● Aim of the exercise: All of the data that follows is to be written out exactly, with images excluded.

● Material provided:
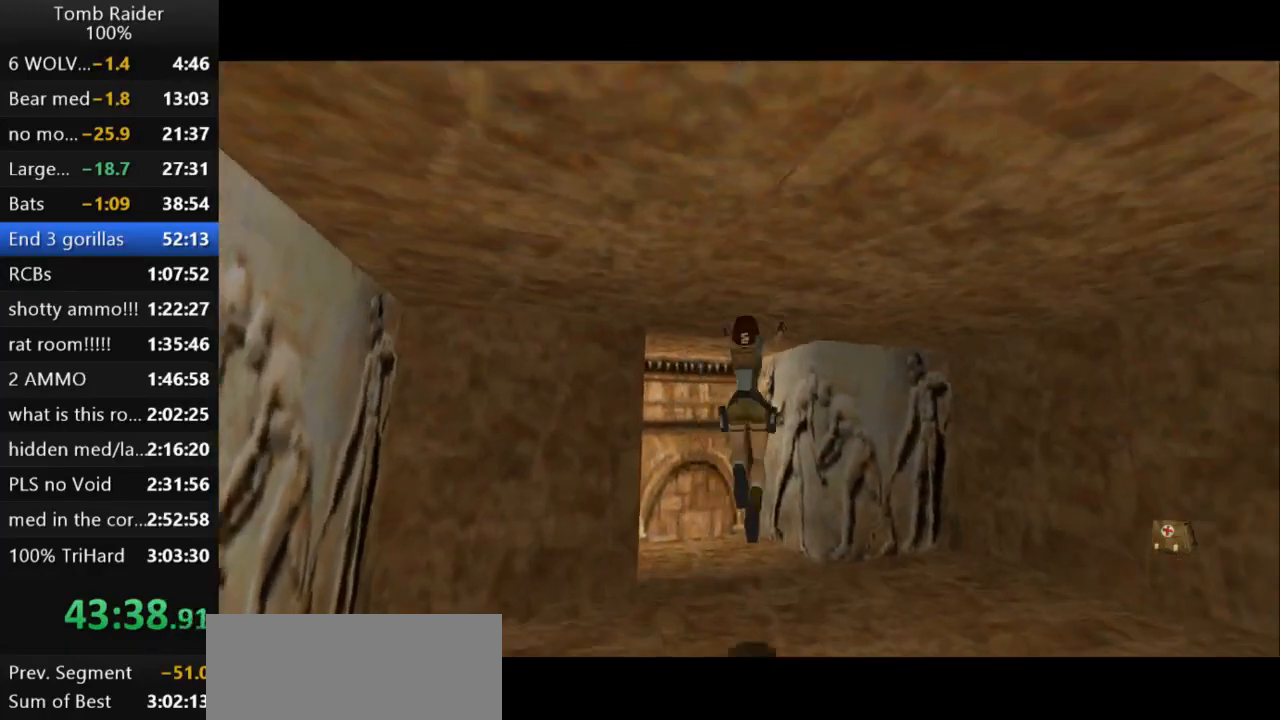
{"keys": ["jump", "left", "up"], "events": [[100, "right", "down"], [167, "right", "up"], [300, "left", "down"]]}
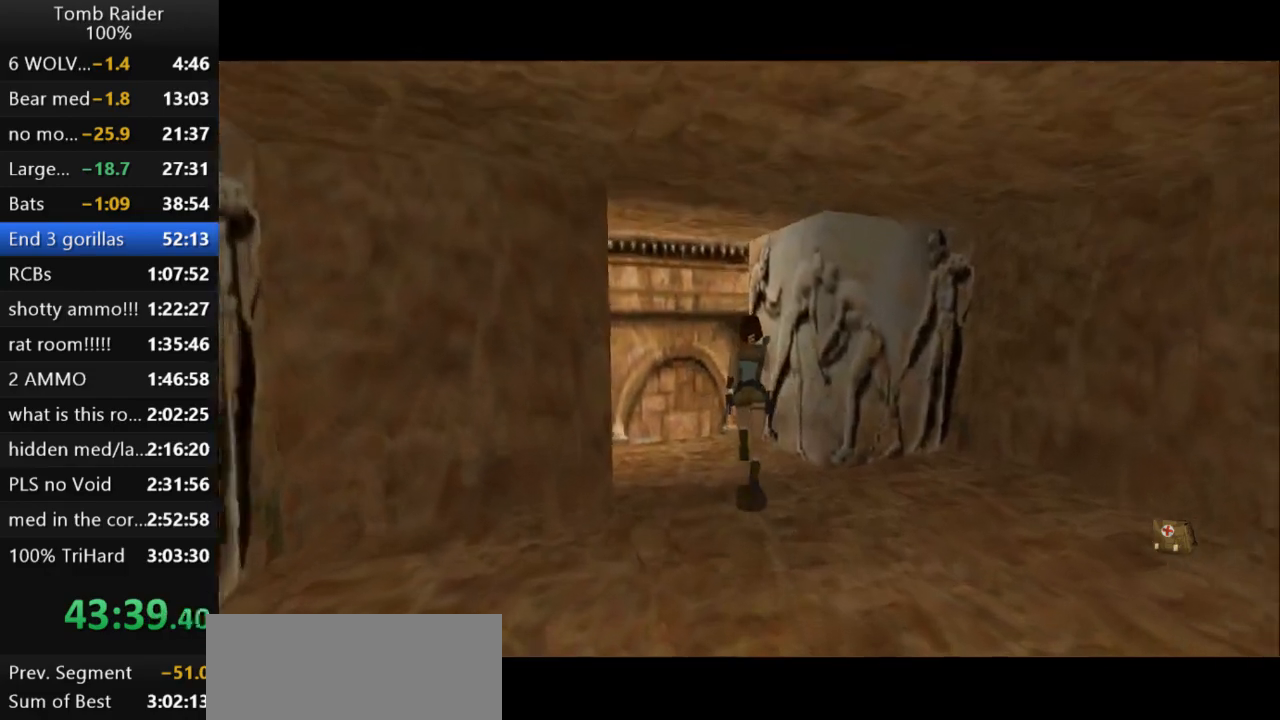
{"keys": ["jump", "left", "up"], "events": [[33, "left", "up"], [233, "left", "down"]]}
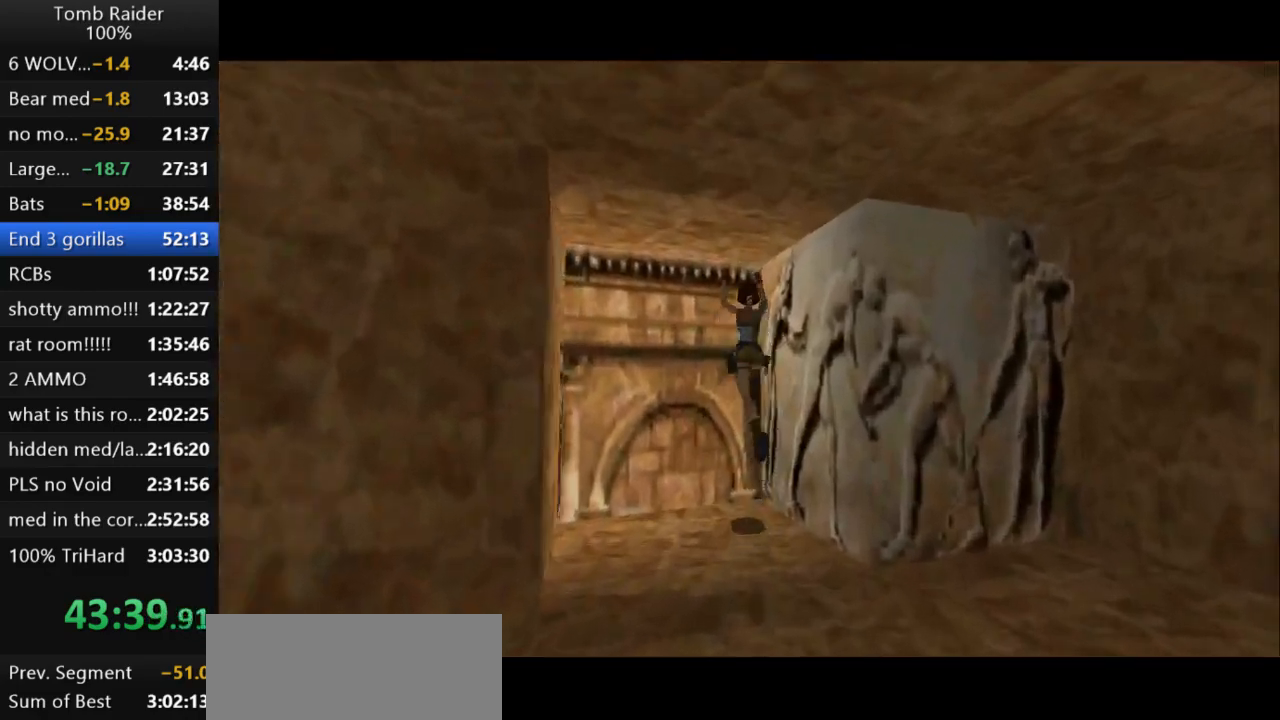
{"keys": ["up"], "events": [[33, "jump", "up"], [500, "left", "up"]]}
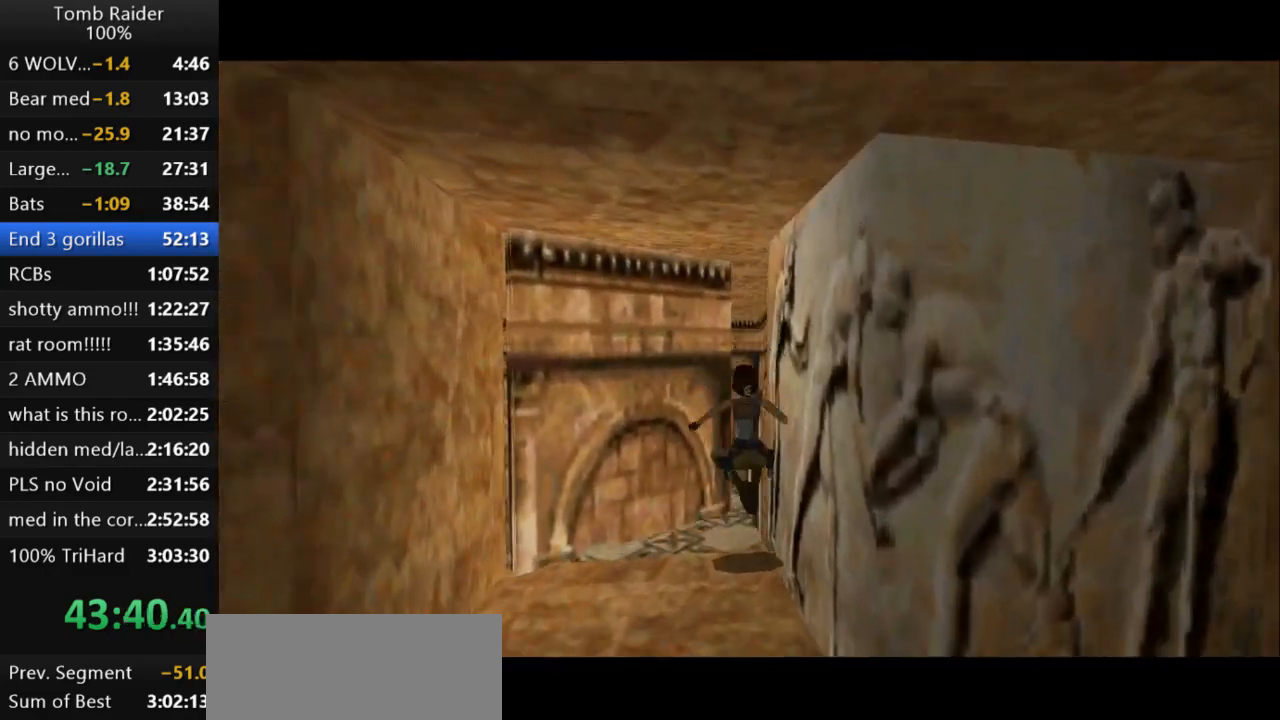
{"keys": ["up"], "events": []}
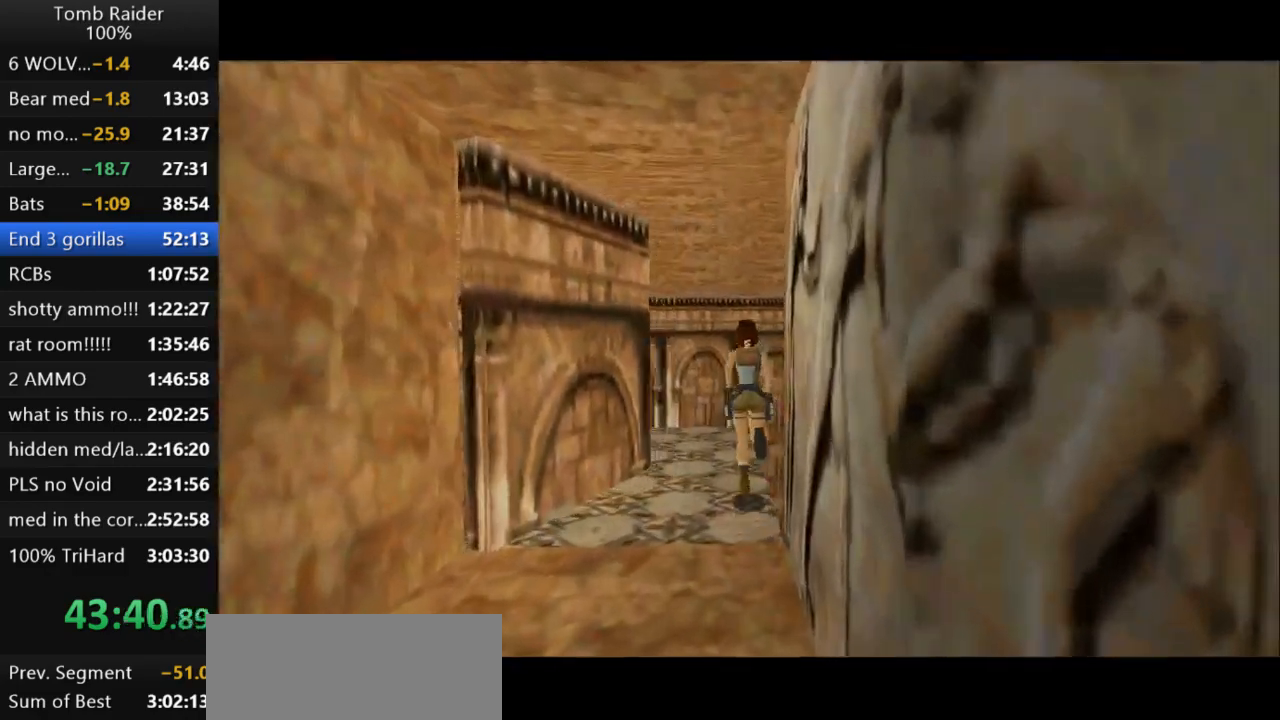
{"keys": ["left", "up"], "events": [[167, "left", "down"]]}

● Response box:
{"keys": ["jump", "left", "up"], "events": [[100, "right", "down"], [167, "right", "up"], [300, "left", "down"]]}
{"keys": ["jump", "left", "up"], "events": [[33, "left", "up"], [233, "left", "down"]]}
{"keys": ["up"], "events": [[33, "jump", "up"], [500, "left", "up"]]}
{"keys": ["up"], "events": []}
{"keys": ["left", "up"], "events": [[167, "left", "down"]]}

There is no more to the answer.